Requirement: The answer is the full set of records, given again exactly and without images.

Items listed in a dataset:
BEGIN

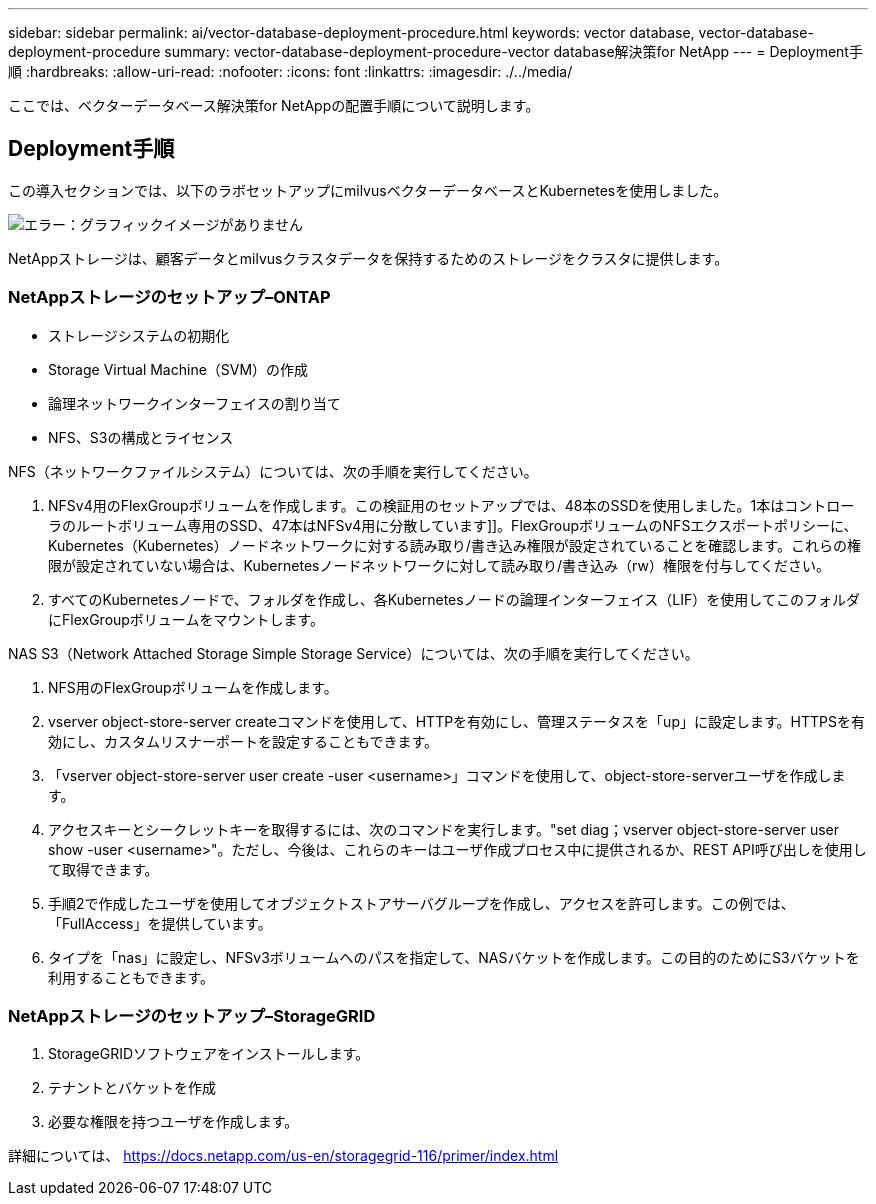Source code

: ---
sidebar: sidebar 
permalink: ai/vector-database-deployment-procedure.html 
keywords: vector database, vector-database-deployment-procedure 
summary: vector-database-deployment-procedure-vector database解決策for NetApp 
---
= Deployment手順
:hardbreaks:
:allow-uri-read: 
:nofooter: 
:icons: font
:linkattrs: 
:imagesdir: ./../media/


[role="lead"]
ここでは、ベクターデータベース解決策for NetAppの配置手順について説明します。



== Deployment手順

この導入セクションでは、以下のラボセットアップにmilvusベクターデータベースとKubernetesを使用しました。

image:Deployment_architecture.png["エラー：グラフィックイメージがありません"]

NetAppストレージは、顧客データとmilvusクラスタデータを保持するためのストレージをクラスタに提供します。



=== NetAppストレージのセットアップ–ONTAP

* ストレージシステムの初期化
* Storage Virtual Machine（SVM）の作成
* 論理ネットワークインターフェイスの割り当て
* NFS、S3の構成とライセンス


NFS（ネットワークファイルシステム）については、次の手順を実行してください。

. NFSv4用のFlexGroupボリュームを作成します。この検証用のセットアップでは、48本のSSDを使用しました。1本はコントローラのルートボリューム専用のSSD、47本はNFSv4用に分散しています]]。FlexGroupボリュームのNFSエクスポートポリシーに、Kubernetes（Kubernetes）ノードネットワークに対する読み取り/書き込み権限が設定されていることを確認します。これらの権限が設定されていない場合は、Kubernetesノードネットワークに対して読み取り/書き込み（rw）権限を付与してください。
. すべてのKubernetesノードで、フォルダを作成し、各Kubernetesノードの論理インターフェイス（LIF）を使用してこのフォルダにFlexGroupボリュームをマウントします。


NAS S3（Network Attached Storage Simple Storage Service）については、次の手順を実行してください。

. NFS用のFlexGroupボリュームを作成します。
. vserver object-store-server createコマンドを使用して、HTTPを有効にし、管理ステータスを「up」に設定します。HTTPSを有効にし、カスタムリスナーポートを設定することもできます。
. 「vserver object-store-server user create -user <username>」コマンドを使用して、object-store-serverユーザを作成します。
. アクセスキーとシークレットキーを取得するには、次のコマンドを実行します。"set diag；vserver object-store-server user show -user <username>"。ただし、今後は、これらのキーはユーザ作成プロセス中に提供されるか、REST API呼び出しを使用して取得できます。
. 手順2で作成したユーザを使用してオブジェクトストアサーバグループを作成し、アクセスを許可します。この例では、「FullAccess」を提供しています。
. タイプを「nas」に設定し、NFSv3ボリュームへのパスを指定して、NASバケットを作成します。この目的のためにS3バケットを利用することもできます。




=== NetAppストレージのセットアップ–StorageGRID

. StorageGRIDソフトウェアをインストールします。
. テナントとバケットを作成
. 必要な権限を持つユーザを作成します。


詳細については、 https://docs.netapp.com/us-en/storagegrid-116/primer/index.html[]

END

Solution:
Source code

: ---
sidebar: sidebar 
permalink: ai/vector-database-deployment-procedure.html 
keywords: vector database, vector-database-deployment-procedure 
summary: vector-database-deployment-procedure-vector database解決策for NetApp 
---
= Deployment手順
:hardbreaks:
:allow-uri-read: 
:nofooter: 
:icons: font
:linkattrs: 
:imagesdir: ./../media/


[role="lead"]
ここでは、ベクターデータベース解決策for NetAppの配置手順について説明します。



== Deployment手順

この導入セクションでは、以下のラボセットアップにmilvusベクターデータベースとKubernetesを使用しました。

image:Deployment_architecture.png["エラー：グラフィックイメージがありません"]

NetAppストレージは、顧客データとmilvusクラスタデータを保持するためのストレージをクラスタに提供します。



=== NetAppストレージのセットアップ–ONTAP

* ストレージシステムの初期化
* Storage Virtual Machine（SVM）の作成
* 論理ネットワークインターフェイスの割り当て
* NFS、S3の構成とライセンス


NFS（ネットワークファイルシステム）については、次の手順を実行してください。

. NFSv4用のFlexGroupボリュームを作成します。この検証用のセットアップでは、48本のSSDを使用しました。1本はコントローラのルートボリューム専用のSSD、47本はNFSv4用に分散しています]]。FlexGroupボリュームのNFSエクスポートポリシーに、Kubernetes（Kubernetes）ノードネットワークに対する読み取り/書き込み権限が設定されていることを確認します。これらの権限が設定されていない場合は、Kubernetesノードネットワークに対して読み取り/書き込み（rw）権限を付与してください。
. すべてのKubernetesノードで、フォルダを作成し、各Kubernetesノードの論理インターフェイス（LIF）を使用してこのフォルダにFlexGroupボリュームをマウントします。


NAS S3（Network Attached Storage Simple Storage Service）については、次の手順を実行してください。

. NFS用のFlexGroupボリュームを作成します。
. vserver object-store-server createコマンドを使用して、HTTPを有効にし、管理ステータスを「up」に設定します。HTTPSを有効にし、カスタムリスナーポートを設定することもできます。
. 「vserver object-store-server user create -user <username>」コマンドを使用して、object-store-serverユーザを作成します。
. アクセスキーとシークレットキーを取得するには、次のコマンドを実行します。"set diag；vserver object-store-server user show -user <username>"。ただし、今後は、これらのキーはユーザ作成プロセス中に提供されるか、REST API呼び出しを使用して取得できます。
. 手順2で作成したユーザを使用してオブジェクトストアサーバグループを作成し、アクセスを許可します。この例では、「FullAccess」を提供しています。
. タイプを「nas」に設定し、NFSv3ボリュームへのパスを指定して、NASバケットを作成します。この目的のためにS3バケットを利用することもできます。




=== NetAppストレージのセットアップ–StorageGRID

. StorageGRIDソフトウェアをインストールします。
. テナントとバケットを作成
. 必要な権限を持つユーザを作成します。


詳細については、 https://docs.netapp.com/us-en/storagegrid-116/primer/index.html[]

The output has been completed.